“Taxi di Stato” per Mogol: da Sanremo a Roma con l’elicottero dei vigili del fuoco

Scoppia la polemica all’indomani della premiazione del paroliere al Festival della canzone italiana.

Sanremo – Scoppia la bufera politica all’indomani della premiazione di Mogol al Festival della canzone italiana. Il celebre paroliere, dopo aver ricevuto il premio alla carriera sul palco dell’Ariston, è volato a Roma per presenziare alla festa del Corpo Nazionale dei vigili del fuoco, ma il mezzo utilizzato per il trasferimento ha scatenato un polverone mediatico e parlamentare: un elicottero dei pompieri.

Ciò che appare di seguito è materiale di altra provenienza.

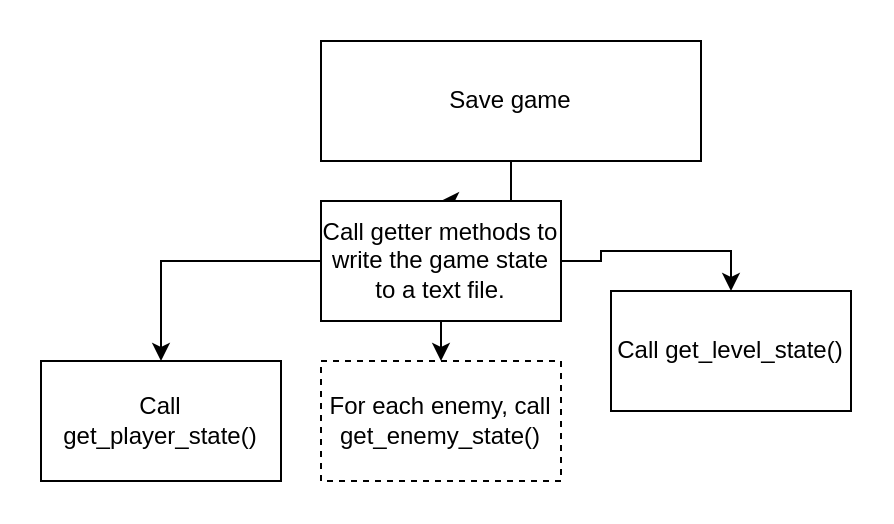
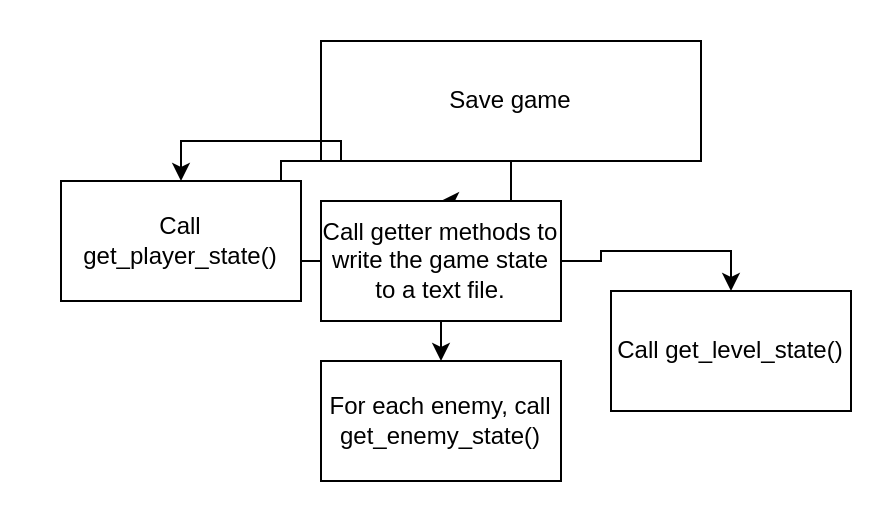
  <mxCell id="0" />
  <mxCell id="1" parent="0" />
  <mxCell id="2" style="edgeStyle=orthogonalEdgeStyle;rounded=0;orthogonalLoop=1;jettySize=auto;html=1;exitX=0.5;exitY=1;exitDx=0;exitDy=0;entryX=0.5;entryY=0;entryDx=0;entryDy=0;" edge="1" parent="1" source="3" target="7"><mxGeometry relative="1" as="geometry" /></mxCell>
  <mxCell id="3" value="Save game" style="rounded=0;whiteSpace=wrap;html=1;" vertex="1" parent="1"><mxGeometry x="160" y="20" width="190" height="60" as="geometry" /></mxCell>
  <mxCell id="4" style="edgeStyle=orthogonalEdgeStyle;rounded=0;orthogonalLoop=1;jettySize=auto;html=1;exitX=0.5;exitY=1;exitDx=0;exitDy=0;entryX=0.5;entryY=0;entryDx=0;entryDy=0;" edge="1" parent="1" source="7" target="8"><mxGeometry relative="1" as="geometry" /></mxCell>
  <mxCell id="5" style="edgeStyle=orthogonalEdgeStyle;rounded=0;orthogonalLoop=1;jettySize=auto;html=1;exitX=0;exitY=0.5;exitDx=0;exitDy=0;entryX=0.5;entryY=0;entryDx=0;entryDy=0;" edge="1" parent="1" source="7" target="9"><mxGeometry relative="1" as="geometry" /></mxCell>
  <mxCell id="6" style="edgeStyle=orthogonalEdgeStyle;rounded=0;orthogonalLoop=1;jettySize=auto;html=1;exitX=1;exitY=0.5;exitDx=0;exitDy=0;entryX=0.5;entryY=0;entryDx=0;entryDy=0;" edge="1" parent="1" source="7" target="10"><mxGeometry relative="1" as="geometry" /></mxCell>
  <mxCell id="7" value="Call getter methods to write the game state to a text file." style="rounded=0;whiteSpace=wrap;html=1;" vertex="1" parent="1"><mxGeometry x="160" y="100" width="120" height="60" as="geometry" /></mxCell>
- <mxCell id="8" value="For each enemy, call get_enemy_state()" style="rounded=0;whiteSpace=wrap;html=1;dashed=1;" vertex="1" parent="1"><mxGeometry x="160" y="180" width="120" height="60" as="geometry" /></mxCell>
- <mxCell id="9" value="Call get_player_state()" style="rounded=0;whiteSpace=wrap;html=1;" vertex="1" parent="1"><mxGeometry x="20" y="180" width="120" height="60" as="geometry" /></mxCell>
+ <mxCell id="8" value="For each enemy, call get_enemy_state()" style="rounded=0;whiteSpace=wrap;html=1;" vertex="1" parent="1"><mxGeometry x="160" y="180" width="120" height="60" as="geometry" /></mxCell>
+ <mxCell id="9" value="Call get_player_state()" style="rounded=0;whiteSpace=wrap;html=1;" vertex="1" parent="1"><mxGeometry x="30" y="90" width="120" height="60" as="geometry" /></mxCell>
  <mxCell id="10" value="Call get_level_state()" style="rounded=0;whiteSpace=wrap;html=1;" vertex="1" parent="1"><mxGeometry x="305" y="145" width="120" height="60" as="geometry" /></mxCell>
  <mxCell id="11" style="edgeStyle=orthogonalEdgeStyle;rounded=0;orthogonalLoop=1;jettySize=auto;html=1;exitX=0.5;exitY=1;exitDx=0;exitDy=0;" edge="1" parent="1" source="8" target="8"><mxGeometry relative="1" as="geometry" /></mxCell>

Il caso, rivelato da Il Fatto Quotidiano, riguarda il viaggio che ha permesso a Giulio Rapetti (in arte Mogol) di raggiungere la Capitale per ricevere un’onorificenza dal Ministro dell’Interno Matteo Piantedosi e presentare l’inno del Corpo da lui scritto.

L’utilizzo di un mezzo destinato alle emergenze per un trasporto istituzionale ha sollevato dure critiche: Il consigliere regionale Liguria Simone D’Angelo (Pd) ha definito “sconcertante” l’uso dell’elisoccorso come un “taxi speciale”, sottolineando come quel mezzo sia indispensabile per le emergenze dei cittadini liguri e genovesi.

Gli esponenti del Movimento 5 Stelle hanno annunciato un’interrogazione parlamentare, puntando il dito contro il Viminale per aver autorizzato il volo. “Gli elicotteri dei vigili del fuoco non sono taxi di Stato. Perché non ha preso un volo di linea?”, si chiedono i parlamentari pentastellati.

A margine della cerimonia a Roma, dove Mogol è stato nominato vigile del Fuoco ad honorem, il Ministro Piantedosi ha respinto le accuse: “Siamo contentissimi di aver avuto qui un monumento nazionale come Mogol. Il resto sono le solite polemiche strumentali. Gli siamo grati per aver regalato l’inno al Corpo”.

Lo stesso paroliere ha liquidato la vicenda con poche parole: “Il viaggio è andato benissimo, i vigili del fuoco sono persone meravigliose che vanno ringraziate da tutti”.